Di samping itu, urbanisasi yang pesat membawa tantangan baru. Kota-kota besar seperti Jakarta, Surabaya, dan Medan menghadapi tekanan infrastruktur yang semakin berat, mulai dari transportasi hingga pengelolaan sampah. Sementara itu, arus migrasi dari desa ke kota menyebabkan wilayah perdesaan kehilangan tenaga produktif sekaligus menghadapi stagnasi ekonomi. Ekonomi regeneratif menawarkan jalan keluar dengan menciptakan sistem yang tidak hanya mengandalkan pusat-pusat urban, tetapi juga memperkuat ekonomi lokal berbasis sumber daya dan kearifan daerah. Pertumbuhan tidak lagi terpusat di kota besar, melainkan terdistribusi secara lebih merata hingga ke pelosok desa.

Momentum global juga memberikan dorongan besar bagi Indonesia untuk segera mengambil langkah transformatif. Komitmen dunia menuju net zero emission dan meningkatnya tuntutan pasar internasional terhadap produk yang berkelanjutan membuka peluang baru yang tidak boleh disia-siakan. Target Indonesia untuk mencapai net zero emission pada tahun 2060 bukan semata janji politik, tetapi sekaligus peluang ekonomi bernilai tinggi. Perusahaan multinasional dan negara mitra dagang kini semakin selektif, hanya mau bekerja sama dengan pihak yang memiliki rekam jejak karbon rendah serta praktik bisnis yang ramah lingkungan. 

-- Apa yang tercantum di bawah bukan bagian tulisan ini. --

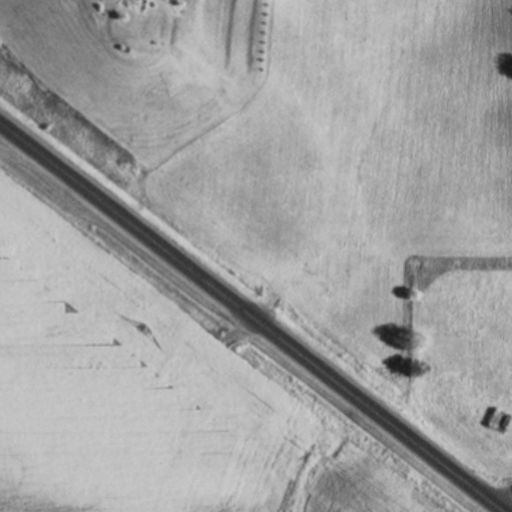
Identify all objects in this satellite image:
road: (256, 311)
road: (506, 496)
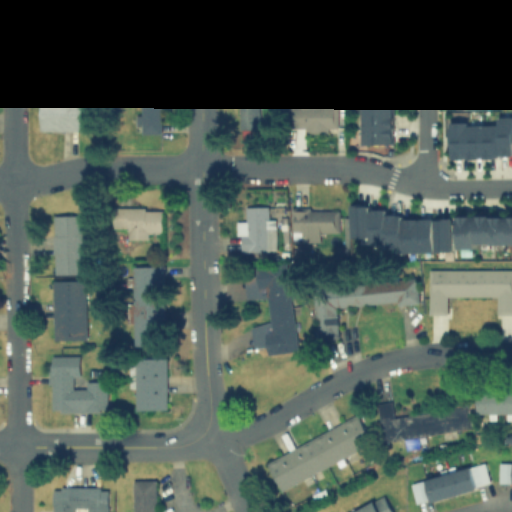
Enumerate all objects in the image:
building: (266, 4)
building: (268, 5)
building: (60, 10)
building: (61, 11)
building: (491, 11)
building: (155, 14)
building: (154, 15)
building: (375, 19)
building: (375, 19)
building: (254, 42)
building: (255, 43)
building: (65, 56)
building: (65, 57)
building: (148, 61)
building: (149, 62)
building: (470, 69)
building: (469, 70)
building: (376, 93)
road: (421, 93)
building: (376, 94)
building: (248, 106)
building: (247, 107)
building: (149, 110)
building: (149, 111)
building: (65, 113)
building: (65, 113)
building: (313, 114)
building: (312, 116)
building: (481, 139)
road: (178, 167)
road: (434, 186)
building: (139, 219)
building: (138, 220)
road: (198, 221)
building: (313, 222)
building: (313, 222)
building: (256, 228)
building: (401, 228)
building: (401, 229)
building: (256, 230)
building: (484, 230)
building: (485, 230)
building: (67, 243)
building: (67, 243)
road: (11, 256)
building: (470, 285)
building: (469, 286)
building: (355, 299)
building: (356, 299)
building: (147, 303)
building: (148, 305)
building: (272, 306)
building: (271, 307)
building: (69, 308)
building: (69, 309)
road: (358, 372)
building: (148, 382)
building: (148, 382)
building: (73, 387)
building: (74, 387)
building: (493, 401)
building: (493, 402)
building: (422, 419)
building: (419, 420)
road: (109, 446)
building: (318, 451)
building: (318, 452)
building: (505, 472)
building: (505, 473)
road: (232, 476)
building: (450, 482)
building: (449, 483)
building: (144, 495)
building: (144, 495)
building: (80, 498)
building: (80, 498)
building: (375, 506)
building: (376, 507)
road: (489, 508)
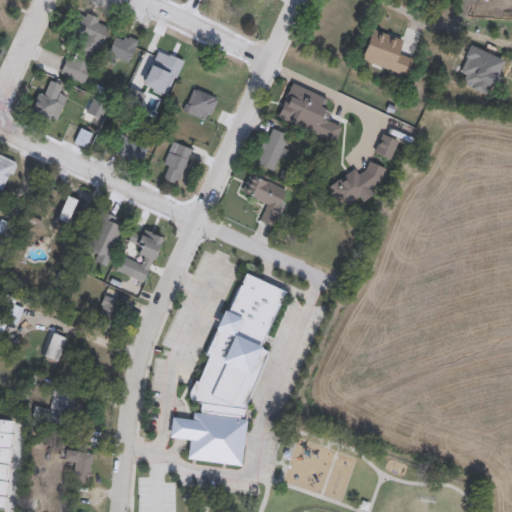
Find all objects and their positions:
building: (0, 2)
building: (1, 3)
building: (257, 6)
building: (255, 7)
road: (447, 25)
road: (202, 32)
building: (84, 45)
road: (21, 46)
building: (122, 47)
building: (82, 48)
building: (121, 49)
building: (167, 65)
building: (165, 67)
building: (480, 69)
building: (479, 71)
road: (339, 100)
building: (48, 104)
building: (200, 105)
building: (46, 106)
building: (198, 107)
building: (83, 138)
building: (81, 140)
building: (274, 150)
building: (272, 152)
building: (176, 163)
building: (174, 166)
building: (5, 171)
building: (4, 173)
building: (266, 197)
building: (265, 199)
road: (167, 209)
building: (69, 211)
building: (67, 213)
building: (106, 235)
building: (104, 238)
road: (186, 249)
road: (195, 251)
building: (144, 256)
building: (143, 259)
road: (183, 282)
road: (277, 285)
building: (8, 311)
building: (8, 313)
building: (247, 318)
crop: (430, 319)
building: (54, 348)
building: (53, 349)
road: (178, 353)
road: (149, 360)
building: (232, 369)
building: (58, 411)
building: (58, 412)
road: (256, 434)
building: (211, 440)
road: (136, 447)
road: (346, 448)
building: (6, 465)
building: (79, 466)
building: (78, 468)
park: (311, 482)
road: (155, 484)
road: (132, 485)
building: (154, 492)
road: (376, 494)
parking lot: (157, 495)
road: (314, 495)
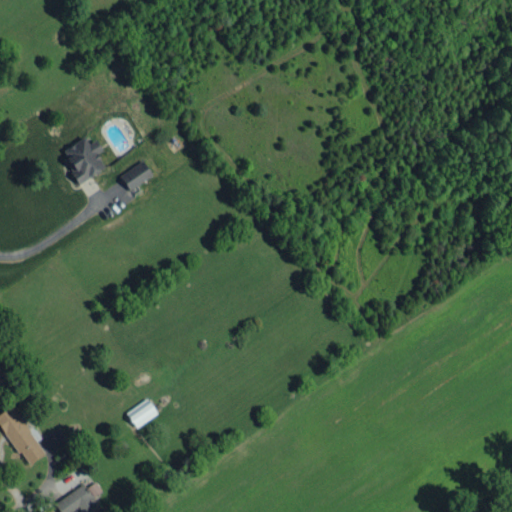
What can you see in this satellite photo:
building: (82, 158)
building: (134, 174)
road: (52, 237)
building: (0, 376)
building: (140, 412)
building: (19, 434)
road: (14, 494)
building: (77, 501)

Dengan demikian, penerapan ekonomi regeneratif tidak dapat lagi dipandang sekadar sebagai wacana normatif yang mengedepankan idealisme lingkungan. Konsep ekonomi ini membuka ruang bagi transformasi struktural yang menjadikan Indonesia lebih tangguh dalam menghadapi risiko global, inklusif dalam mendistribusikan nilai ekonomi, serta berdaya saing melalui inovasi hijau yang sejalan dengan tren pasar internasional. 

Ekonomi regeneratif pada tujuannya, tidak hanya menjawab kebutuhan hari ini, tetapi juga mempersiapkan Indonesia untuk menjadi salah satu motor penggerak ekonomi berkelanjutan di kawasan Asia, bahkan dunia. Anda sepakat, Sobat Valid?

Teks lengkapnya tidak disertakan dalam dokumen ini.